Return every line of the records below that contains the string "imprint", matching its case.

===== DATA FOR THIS TASK

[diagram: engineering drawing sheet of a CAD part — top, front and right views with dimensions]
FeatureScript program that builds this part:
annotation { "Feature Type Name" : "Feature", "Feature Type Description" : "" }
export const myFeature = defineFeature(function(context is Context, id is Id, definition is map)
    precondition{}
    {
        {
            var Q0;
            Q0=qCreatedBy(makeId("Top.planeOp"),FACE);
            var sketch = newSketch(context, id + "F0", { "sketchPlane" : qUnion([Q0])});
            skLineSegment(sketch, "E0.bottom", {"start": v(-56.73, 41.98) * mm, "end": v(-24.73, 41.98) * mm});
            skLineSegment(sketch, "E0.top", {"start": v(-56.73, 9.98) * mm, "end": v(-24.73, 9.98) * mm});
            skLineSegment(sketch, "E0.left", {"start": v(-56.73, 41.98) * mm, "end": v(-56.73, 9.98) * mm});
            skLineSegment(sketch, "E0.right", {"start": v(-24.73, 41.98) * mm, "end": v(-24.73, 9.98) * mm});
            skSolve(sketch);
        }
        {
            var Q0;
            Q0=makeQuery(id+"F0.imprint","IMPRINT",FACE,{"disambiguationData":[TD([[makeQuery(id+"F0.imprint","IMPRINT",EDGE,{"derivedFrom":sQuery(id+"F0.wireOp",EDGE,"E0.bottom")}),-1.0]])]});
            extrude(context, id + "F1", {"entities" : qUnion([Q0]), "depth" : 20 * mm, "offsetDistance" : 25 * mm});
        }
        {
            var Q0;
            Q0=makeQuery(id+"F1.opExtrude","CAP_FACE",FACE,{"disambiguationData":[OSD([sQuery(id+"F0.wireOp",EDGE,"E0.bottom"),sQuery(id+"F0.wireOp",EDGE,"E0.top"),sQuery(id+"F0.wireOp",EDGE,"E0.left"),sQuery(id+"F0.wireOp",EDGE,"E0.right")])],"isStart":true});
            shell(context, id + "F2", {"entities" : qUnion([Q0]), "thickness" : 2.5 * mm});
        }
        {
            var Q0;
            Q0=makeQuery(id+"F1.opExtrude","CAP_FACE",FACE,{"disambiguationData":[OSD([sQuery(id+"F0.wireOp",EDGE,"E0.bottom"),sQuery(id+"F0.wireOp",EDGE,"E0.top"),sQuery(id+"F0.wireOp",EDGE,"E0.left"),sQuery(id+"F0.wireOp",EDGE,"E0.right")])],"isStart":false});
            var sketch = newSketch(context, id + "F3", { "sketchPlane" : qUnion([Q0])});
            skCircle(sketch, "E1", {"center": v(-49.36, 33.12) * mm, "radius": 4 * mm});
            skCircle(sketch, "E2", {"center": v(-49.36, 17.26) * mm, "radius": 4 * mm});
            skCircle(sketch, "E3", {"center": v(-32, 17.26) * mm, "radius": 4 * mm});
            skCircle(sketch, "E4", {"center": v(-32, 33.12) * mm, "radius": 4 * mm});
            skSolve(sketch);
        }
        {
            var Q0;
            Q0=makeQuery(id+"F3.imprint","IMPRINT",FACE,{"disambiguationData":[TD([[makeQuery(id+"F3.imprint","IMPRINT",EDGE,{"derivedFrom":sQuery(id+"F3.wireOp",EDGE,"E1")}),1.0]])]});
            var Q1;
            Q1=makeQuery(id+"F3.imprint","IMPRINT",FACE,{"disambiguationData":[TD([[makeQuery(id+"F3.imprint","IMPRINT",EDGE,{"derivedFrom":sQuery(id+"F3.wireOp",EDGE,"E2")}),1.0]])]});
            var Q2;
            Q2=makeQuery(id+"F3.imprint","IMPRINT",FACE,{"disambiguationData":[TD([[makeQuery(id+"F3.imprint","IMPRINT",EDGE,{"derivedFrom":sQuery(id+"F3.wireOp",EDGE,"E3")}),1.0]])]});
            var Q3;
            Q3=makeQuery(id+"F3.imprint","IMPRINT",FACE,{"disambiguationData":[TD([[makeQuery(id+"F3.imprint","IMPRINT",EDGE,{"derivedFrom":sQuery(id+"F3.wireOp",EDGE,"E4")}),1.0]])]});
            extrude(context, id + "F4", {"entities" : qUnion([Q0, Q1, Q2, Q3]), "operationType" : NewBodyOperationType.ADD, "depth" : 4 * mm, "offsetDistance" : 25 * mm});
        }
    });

==========

ANSWER TO THIS EXERCISE:
            Q0=makeQuery(id+"F0.imprint","IMPRINT",FACE,{"disambiguationData":[TD([[makeQuery(id+"F0.imprint","IMPRINT",EDGE,{"derivedFrom":sQuery(id+"F0.wireOp",EDGE,"E0.bottom")}),-1.0]])]});
            Q0=makeQuery(id+"F3.imprint","IMPRINT",FACE,{"disambiguationData":[TD([[makeQuery(id+"F3.imprint","IMPRINT",EDGE,{"derivedFrom":sQuery(id+"F3.wireOp",EDGE,"E1")}),1.0]])]});
            Q1=makeQuery(id+"F3.imprint","IMPRINT",FACE,{"disambiguationData":[TD([[makeQuery(id+"F3.imprint","IMPRINT",EDGE,{"derivedFrom":sQuery(id+"F3.wireOp",EDGE,"E2")}),1.0]])]});
            Q2=makeQuery(id+"F3.imprint","IMPRINT",FACE,{"disambiguationData":[TD([[makeQuery(id+"F3.imprint","IMPRINT",EDGE,{"derivedFrom":sQuery(id+"F3.wireOp",EDGE,"E3")}),1.0]])]});
            Q3=makeQuery(id+"F3.imprint","IMPRINT",FACE,{"disambiguationData":[TD([[makeQuery(id+"F3.imprint","IMPRINT",EDGE,{"derivedFrom":sQuery(id+"F3.wireOp",EDGE,"E4")}),1.0]])]});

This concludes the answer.